As the UK’s tech sector goes from strength to strength, Idox’s Donna Gardiner looks at the role of planning and policy in fostering its future growth

The digital tech sector is the UK’s fastest growing industry. Recent statistics show that it is growing as much as 50% faster than the wider economy. In London alone, a new tech business starts up every hour. Beyond London, digital tech clusters across the country are driving the economic resurgence of many cities and city regions.

The rapid growth of the sector means that its spatial footprint has become increasingly evident in towns and cities across the UK. In May 2017, the Royal Town Planning Institute (RTPI) published guidance on how town planning can respond to, and guide, the future development of the digital economy. It makes recommendations for planners in two areas – specifically how growth can be encouraged in their local area, and how opportunities provided by the tech sector can be optimised for the planning system.

What is the tech sector?

The digital tech sector is increasingly diverse, and there is no straightforward definition. The 2016 Tech Nation report identified 16 different sectors, some of which include app and software development, digital advertising and marketing, and e-commerce and marketplace.

There are currently around 58,000 active digital tech businesses in the UK. It employs 1.64 million people, and job growth is more than double that of other sectors. Roles are generally highly skilled and well paid compared to other sectors, with the average salary currently 44% higher than the national average.

Location preferences

Digital tech, as a sector, thrives off well-planned spaces with access to good local infrastructure. Tech firms and their employees tend to prefer easily accessible, walkable, multi-use districts. This results in the creation of ‘clusters’ of similar firms in central urban locations.

Clustering has a number of advantages for digital tech businesses – including easy access to large talent pools and the ability to network and exchange ideas face-to-face with local, like-minded businesses and employees – a key driver of innovation.

London, Manchester and the Greater South East have some of the largest digital tech clusters in the UK. However, the Tech Nation 2017 report mapped 30 significant clusters across the length and breadth of the UK – from Dundee to Exeter.

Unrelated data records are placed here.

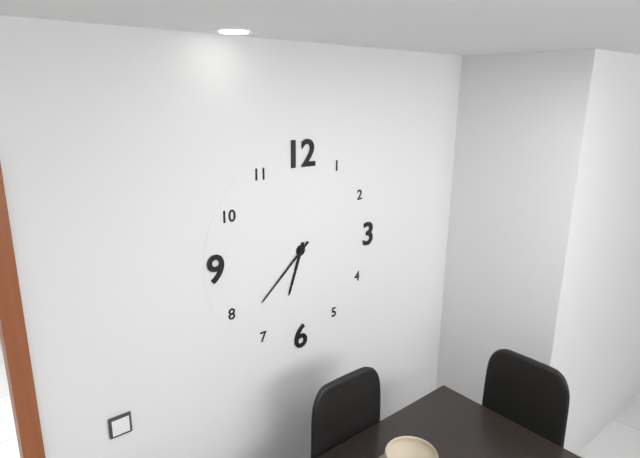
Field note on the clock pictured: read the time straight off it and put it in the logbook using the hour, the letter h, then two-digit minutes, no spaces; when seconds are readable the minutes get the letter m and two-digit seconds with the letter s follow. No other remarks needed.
6h38
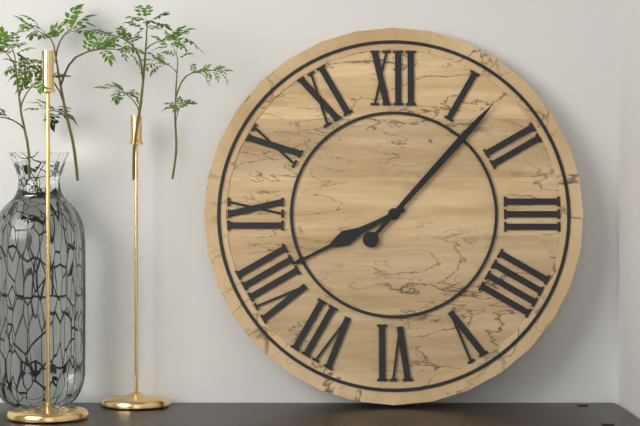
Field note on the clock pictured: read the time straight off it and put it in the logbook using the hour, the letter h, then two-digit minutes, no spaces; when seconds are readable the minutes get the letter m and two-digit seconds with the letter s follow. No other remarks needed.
8h07
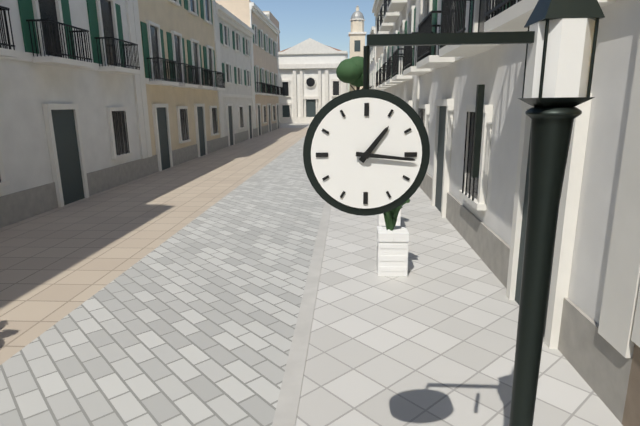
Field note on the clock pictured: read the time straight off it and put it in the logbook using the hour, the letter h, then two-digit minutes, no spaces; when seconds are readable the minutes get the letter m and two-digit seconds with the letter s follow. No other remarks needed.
1h16
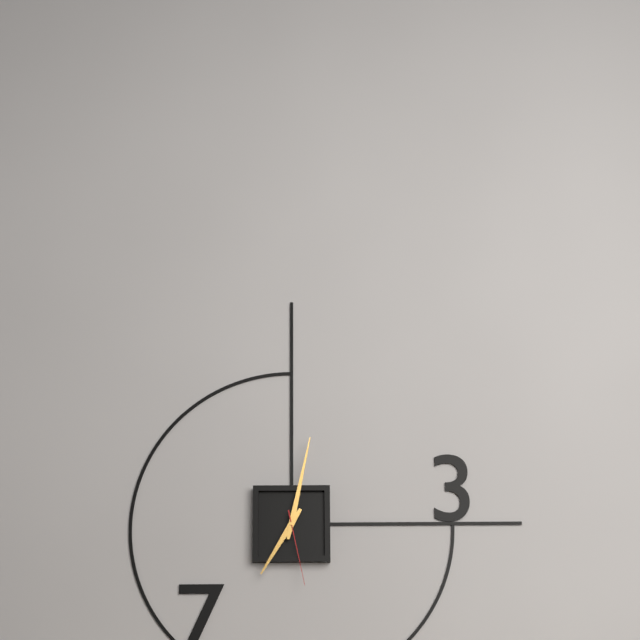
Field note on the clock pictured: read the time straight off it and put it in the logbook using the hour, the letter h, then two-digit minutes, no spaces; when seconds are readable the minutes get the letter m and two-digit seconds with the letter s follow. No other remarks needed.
7h02m28s
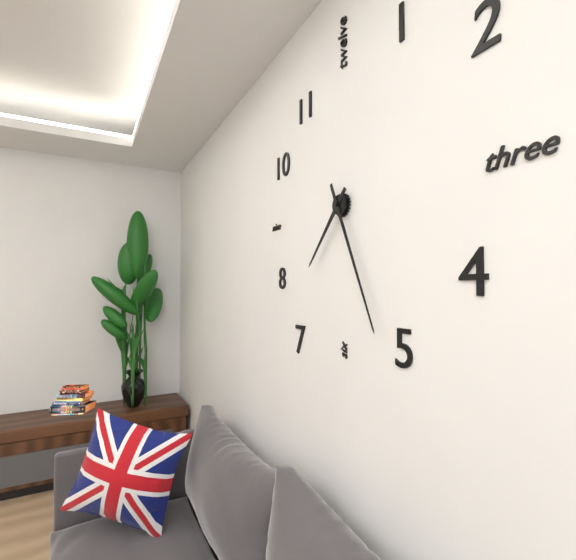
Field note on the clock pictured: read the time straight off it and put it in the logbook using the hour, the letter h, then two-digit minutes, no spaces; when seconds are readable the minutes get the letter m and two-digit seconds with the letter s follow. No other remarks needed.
7h26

Facilitating sector growth

The recent growth of the sector has already led to some economic policy responses, including the development of enterprise zones, innovation and business centres, and ‘innovation districts’. The RTPI guidance also highlights some smaller-scale responses that can be utilised to attract and foster tech industry growth. These include ideas such as ‘de-risking sites’ by making sure that planning requirements are practical and clear; using public money for assembling and servicing sites that are more challenging; the provision of Wi-Fi in specific locations; and making districts pedestrian and cycle friendly.

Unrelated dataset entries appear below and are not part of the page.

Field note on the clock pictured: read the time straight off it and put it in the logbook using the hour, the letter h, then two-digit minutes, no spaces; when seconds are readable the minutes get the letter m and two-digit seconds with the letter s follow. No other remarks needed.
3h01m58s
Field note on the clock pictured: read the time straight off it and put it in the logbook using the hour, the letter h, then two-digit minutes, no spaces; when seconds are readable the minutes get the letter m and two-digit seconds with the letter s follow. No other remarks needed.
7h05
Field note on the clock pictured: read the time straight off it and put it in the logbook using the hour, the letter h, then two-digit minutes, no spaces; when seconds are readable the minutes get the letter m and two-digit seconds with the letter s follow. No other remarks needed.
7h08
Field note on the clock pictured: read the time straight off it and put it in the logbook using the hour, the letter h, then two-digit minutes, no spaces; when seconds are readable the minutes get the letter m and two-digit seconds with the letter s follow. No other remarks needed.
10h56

In addition to these responses, the RTPI makes three recommendations for planners on how they can create an environment that is attractive to digital tech firms.

Firstly, it suggests that planners should monitor the local economy to get a sense of what local growth industries are. Policies can then be adapted to local economic conditions. Some local authorities already do this using company registration data. For example, Camden Borough Council uses this data to inform a quarterly ‘Business and Employment Briefing’. It covers a range of measures, including business size and type, employment in the borough, commercial property, unemployment, and qualifications.

To attract and assist the growth of the digital tech sector, it is important for local planning teams to have a proper understanding of the sectors’ spatial preferences. This is particularly important when drawing up local plans. Therefore, the second recommendation made by the RTPI is that local authorities should employ someone to engage with local tech firms to find out how planning could help better facilitate their growth.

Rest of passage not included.